====== PASSAGE GIVEN ======

Twist agrees and says that the BBC is very interested in a two-way discussion of the
news. For a long time the BBC has been using different strategies to do this. Many times
articles will have comments sections, where readers can comment on how the story
affects them or more background information, etc. She also said the BBC is looking into
blogging. Both at investigating what blogs are discussing in relation to news stories they
write, but also in having their journalists keep blogs as well.

She makes a point about how “people are taking their media with them” now, meaning
that media is more portable than ever. Because of this, the strategies of journalists should
change to meet these evolving needs. She said that the BBC is also thinking of looking
into podcasting. She said that what is great about podcasting is that you do not have
those silly, professional radio voices. It’s real people talking.



Not all mainstream media sources or journalists look kindly at blogging. After the
Memo-gate scandal at CBS, where bloggers called for the Dan Rather’s resignation, there
was much backlash in the MSM towards the blogosphere. In his column, Blogging as
Typing, Not Journalism, Eric Engberg takes issue with the idea that blogs are the next
great thing.

====== EXTRACTED MATERIAL ======

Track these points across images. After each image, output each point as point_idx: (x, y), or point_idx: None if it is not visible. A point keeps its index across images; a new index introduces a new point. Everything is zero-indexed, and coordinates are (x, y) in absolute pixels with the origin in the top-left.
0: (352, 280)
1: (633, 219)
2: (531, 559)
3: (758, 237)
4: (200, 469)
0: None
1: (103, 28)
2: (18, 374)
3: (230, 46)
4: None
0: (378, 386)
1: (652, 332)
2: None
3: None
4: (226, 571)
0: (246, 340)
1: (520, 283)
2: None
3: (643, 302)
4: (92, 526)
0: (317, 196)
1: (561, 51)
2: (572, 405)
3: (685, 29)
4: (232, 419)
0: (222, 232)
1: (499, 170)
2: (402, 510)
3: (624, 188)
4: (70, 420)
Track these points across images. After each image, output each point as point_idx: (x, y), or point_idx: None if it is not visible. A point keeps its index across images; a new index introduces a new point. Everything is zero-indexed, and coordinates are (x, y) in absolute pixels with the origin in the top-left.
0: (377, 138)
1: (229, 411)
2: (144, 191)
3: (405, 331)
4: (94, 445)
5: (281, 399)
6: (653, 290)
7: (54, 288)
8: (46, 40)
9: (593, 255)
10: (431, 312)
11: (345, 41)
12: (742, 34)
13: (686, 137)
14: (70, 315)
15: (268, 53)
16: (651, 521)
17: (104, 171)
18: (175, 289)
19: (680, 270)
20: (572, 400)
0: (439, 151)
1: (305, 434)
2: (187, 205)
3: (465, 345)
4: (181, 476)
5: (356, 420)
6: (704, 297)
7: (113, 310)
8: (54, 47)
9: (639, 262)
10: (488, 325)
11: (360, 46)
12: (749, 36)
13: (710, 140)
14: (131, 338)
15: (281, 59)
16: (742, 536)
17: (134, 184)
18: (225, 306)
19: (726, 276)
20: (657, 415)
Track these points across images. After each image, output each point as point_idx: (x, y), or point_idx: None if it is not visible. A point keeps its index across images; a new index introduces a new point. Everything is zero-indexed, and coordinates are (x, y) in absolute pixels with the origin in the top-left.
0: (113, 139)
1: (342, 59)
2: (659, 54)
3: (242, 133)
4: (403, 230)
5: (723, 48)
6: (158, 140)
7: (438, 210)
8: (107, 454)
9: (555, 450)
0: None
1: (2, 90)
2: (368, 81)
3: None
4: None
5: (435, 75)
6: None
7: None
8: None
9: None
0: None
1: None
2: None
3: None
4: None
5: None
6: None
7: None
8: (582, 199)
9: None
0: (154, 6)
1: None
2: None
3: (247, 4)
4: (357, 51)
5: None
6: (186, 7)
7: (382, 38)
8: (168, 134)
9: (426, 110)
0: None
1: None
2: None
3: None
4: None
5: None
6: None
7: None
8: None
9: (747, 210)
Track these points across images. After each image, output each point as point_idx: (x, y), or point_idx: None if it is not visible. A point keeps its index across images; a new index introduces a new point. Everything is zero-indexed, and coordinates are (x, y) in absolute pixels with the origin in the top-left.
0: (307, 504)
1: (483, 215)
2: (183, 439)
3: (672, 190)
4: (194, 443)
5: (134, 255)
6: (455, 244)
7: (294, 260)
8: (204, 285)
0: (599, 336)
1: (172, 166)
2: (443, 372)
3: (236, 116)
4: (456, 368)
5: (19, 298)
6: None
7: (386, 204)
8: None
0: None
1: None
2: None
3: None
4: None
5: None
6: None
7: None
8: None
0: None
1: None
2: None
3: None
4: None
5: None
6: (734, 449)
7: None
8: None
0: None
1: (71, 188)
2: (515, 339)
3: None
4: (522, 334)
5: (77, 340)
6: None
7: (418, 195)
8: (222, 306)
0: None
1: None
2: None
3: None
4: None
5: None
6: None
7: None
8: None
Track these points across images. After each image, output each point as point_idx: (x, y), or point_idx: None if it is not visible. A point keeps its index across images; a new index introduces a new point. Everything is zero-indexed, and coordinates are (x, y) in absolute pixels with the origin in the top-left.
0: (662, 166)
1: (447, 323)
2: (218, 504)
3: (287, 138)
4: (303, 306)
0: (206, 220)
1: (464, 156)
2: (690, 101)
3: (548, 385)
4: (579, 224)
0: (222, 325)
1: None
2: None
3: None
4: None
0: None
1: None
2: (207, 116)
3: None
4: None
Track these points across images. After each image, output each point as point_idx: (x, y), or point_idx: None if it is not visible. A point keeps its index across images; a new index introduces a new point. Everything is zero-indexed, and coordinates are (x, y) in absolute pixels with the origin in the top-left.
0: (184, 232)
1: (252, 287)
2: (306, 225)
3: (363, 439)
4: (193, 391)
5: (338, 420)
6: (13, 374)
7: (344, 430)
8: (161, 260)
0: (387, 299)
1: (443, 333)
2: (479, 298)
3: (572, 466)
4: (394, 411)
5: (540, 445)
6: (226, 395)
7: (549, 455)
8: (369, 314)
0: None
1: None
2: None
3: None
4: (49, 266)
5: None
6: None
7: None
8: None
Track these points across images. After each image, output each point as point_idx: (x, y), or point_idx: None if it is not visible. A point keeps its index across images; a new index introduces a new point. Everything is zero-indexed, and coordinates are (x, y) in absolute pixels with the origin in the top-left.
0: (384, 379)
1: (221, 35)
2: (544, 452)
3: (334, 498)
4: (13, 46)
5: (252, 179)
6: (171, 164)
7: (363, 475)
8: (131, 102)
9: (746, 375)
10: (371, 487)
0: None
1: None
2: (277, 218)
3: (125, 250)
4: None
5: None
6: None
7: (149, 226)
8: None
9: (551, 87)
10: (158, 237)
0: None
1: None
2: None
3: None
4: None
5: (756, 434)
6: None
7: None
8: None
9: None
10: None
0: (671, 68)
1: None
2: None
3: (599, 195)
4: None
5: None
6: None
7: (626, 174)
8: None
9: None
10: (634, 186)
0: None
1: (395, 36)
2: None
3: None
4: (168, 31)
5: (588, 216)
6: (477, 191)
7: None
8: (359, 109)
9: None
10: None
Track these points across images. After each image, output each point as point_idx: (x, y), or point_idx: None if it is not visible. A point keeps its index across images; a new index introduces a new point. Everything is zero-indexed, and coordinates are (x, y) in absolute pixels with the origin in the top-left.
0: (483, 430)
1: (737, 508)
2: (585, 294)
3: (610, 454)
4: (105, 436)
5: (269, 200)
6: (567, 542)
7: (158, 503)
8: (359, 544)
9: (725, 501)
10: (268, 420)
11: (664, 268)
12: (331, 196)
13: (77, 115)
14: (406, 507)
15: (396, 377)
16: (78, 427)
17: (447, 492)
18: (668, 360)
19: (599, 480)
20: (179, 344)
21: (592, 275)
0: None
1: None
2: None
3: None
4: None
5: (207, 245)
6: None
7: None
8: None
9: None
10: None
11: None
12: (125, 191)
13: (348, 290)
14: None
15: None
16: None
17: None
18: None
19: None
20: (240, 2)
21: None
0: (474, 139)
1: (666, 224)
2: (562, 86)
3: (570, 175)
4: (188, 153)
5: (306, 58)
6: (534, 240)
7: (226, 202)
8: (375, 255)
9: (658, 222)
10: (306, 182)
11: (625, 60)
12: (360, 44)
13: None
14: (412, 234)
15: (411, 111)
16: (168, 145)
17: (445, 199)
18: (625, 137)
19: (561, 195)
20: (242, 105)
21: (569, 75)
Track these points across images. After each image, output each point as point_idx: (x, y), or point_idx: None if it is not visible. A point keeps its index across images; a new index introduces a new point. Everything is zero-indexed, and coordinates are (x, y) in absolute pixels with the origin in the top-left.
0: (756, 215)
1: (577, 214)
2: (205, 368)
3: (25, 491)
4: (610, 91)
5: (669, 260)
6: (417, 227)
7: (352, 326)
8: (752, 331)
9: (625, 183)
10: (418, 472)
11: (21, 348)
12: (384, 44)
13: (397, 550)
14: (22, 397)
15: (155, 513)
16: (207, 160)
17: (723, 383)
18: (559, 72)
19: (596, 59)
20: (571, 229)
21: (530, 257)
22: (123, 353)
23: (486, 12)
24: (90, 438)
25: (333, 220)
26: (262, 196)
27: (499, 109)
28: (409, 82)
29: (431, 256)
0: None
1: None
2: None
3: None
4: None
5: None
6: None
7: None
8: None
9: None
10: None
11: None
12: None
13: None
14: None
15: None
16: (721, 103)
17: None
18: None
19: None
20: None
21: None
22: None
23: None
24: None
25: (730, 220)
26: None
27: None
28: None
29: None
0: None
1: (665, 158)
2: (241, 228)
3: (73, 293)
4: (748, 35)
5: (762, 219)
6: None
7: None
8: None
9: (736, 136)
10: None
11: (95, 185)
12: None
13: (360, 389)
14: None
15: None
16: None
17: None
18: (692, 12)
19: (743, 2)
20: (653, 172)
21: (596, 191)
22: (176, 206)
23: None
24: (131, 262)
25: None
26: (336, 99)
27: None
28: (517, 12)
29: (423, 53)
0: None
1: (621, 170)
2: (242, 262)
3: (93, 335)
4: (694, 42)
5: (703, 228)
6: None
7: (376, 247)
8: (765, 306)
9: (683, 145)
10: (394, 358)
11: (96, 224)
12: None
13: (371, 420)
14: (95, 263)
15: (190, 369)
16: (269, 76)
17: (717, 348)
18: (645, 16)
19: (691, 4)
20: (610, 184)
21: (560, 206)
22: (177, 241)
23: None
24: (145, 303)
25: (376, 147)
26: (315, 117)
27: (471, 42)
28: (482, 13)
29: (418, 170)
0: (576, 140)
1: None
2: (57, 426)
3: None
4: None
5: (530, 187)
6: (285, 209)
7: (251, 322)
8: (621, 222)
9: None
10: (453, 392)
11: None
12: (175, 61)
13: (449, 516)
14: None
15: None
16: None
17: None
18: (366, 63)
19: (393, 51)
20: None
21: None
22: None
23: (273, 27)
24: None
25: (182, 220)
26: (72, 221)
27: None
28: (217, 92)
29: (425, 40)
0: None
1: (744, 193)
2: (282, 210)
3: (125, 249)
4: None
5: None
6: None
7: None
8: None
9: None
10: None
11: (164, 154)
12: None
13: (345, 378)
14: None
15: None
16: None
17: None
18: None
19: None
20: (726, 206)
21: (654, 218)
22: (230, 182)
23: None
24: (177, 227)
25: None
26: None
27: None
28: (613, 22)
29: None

======

**WHAT YOU NEED TO DO**
a - Answer these questions about the passage on news media and blogging, one answer per line, marked the same way:
(i) Besides blogging, what did Twist say the BBC is also thinking of looking into?
(ii) After the Memo-gate scandal at CBS, what did bloggers call for?
(iii) What is the title of Eric Engberg's column?
b - Extend the passage on news media and blogging, starting right after its last sentence.
The items are not needed for anything that comes next.

**ANSWERS TO THE PROBLEMS**
a -
(i) Podcasting.
(ii) Dan Rather's resignation.
(iii) Blogging as Typing, Not Journalism.

b -
He likens blogging to ham radio. He discusses how blogs can become like echoing
caverns, where you only go to read what you want to hear. Like on election day of last
year. He said, “From early afternoon to very late in the evening, those who checked in
with the leading political blogs like Drudge, Wonkette, Andrew Sullivan, evote,
mydd.com, Daily Kos, and others were given the distinct impression that John Kerry
would win the election. The website Slate.com, well-funded and generally a responsible
voice, joined in the folly.”

This is a good argument against blogs. Communities in the blogosphere seem to create
little bubbles around them. There can be some cross-communication between
communities, but often people go to read blogs that are saying what they want to hear.
There are also arguments that because blogs are so ever-changing, there is less
accountability for bloggers. They can strike posts if they want, or re-phrase things,
because of the more liquid nature of online writing.



Jane Stevens is a professor at the University of California at Berkeley School of
Journalism and freelance multimedia journalist. She also spoke at the Sixth International
Symposium on Online Journalism. In this article by Amy Lavergne, she is quoted about
how journalists need to stop trying to save just print media, but the entire profession. She
thinks the way to do this is by embracing the new media technologies and multi-media
strategies.

She said, "Newspapers and TV, the two traditional media, have been trying to say that the
Web is a newspaper or another substitute for TV. It is not."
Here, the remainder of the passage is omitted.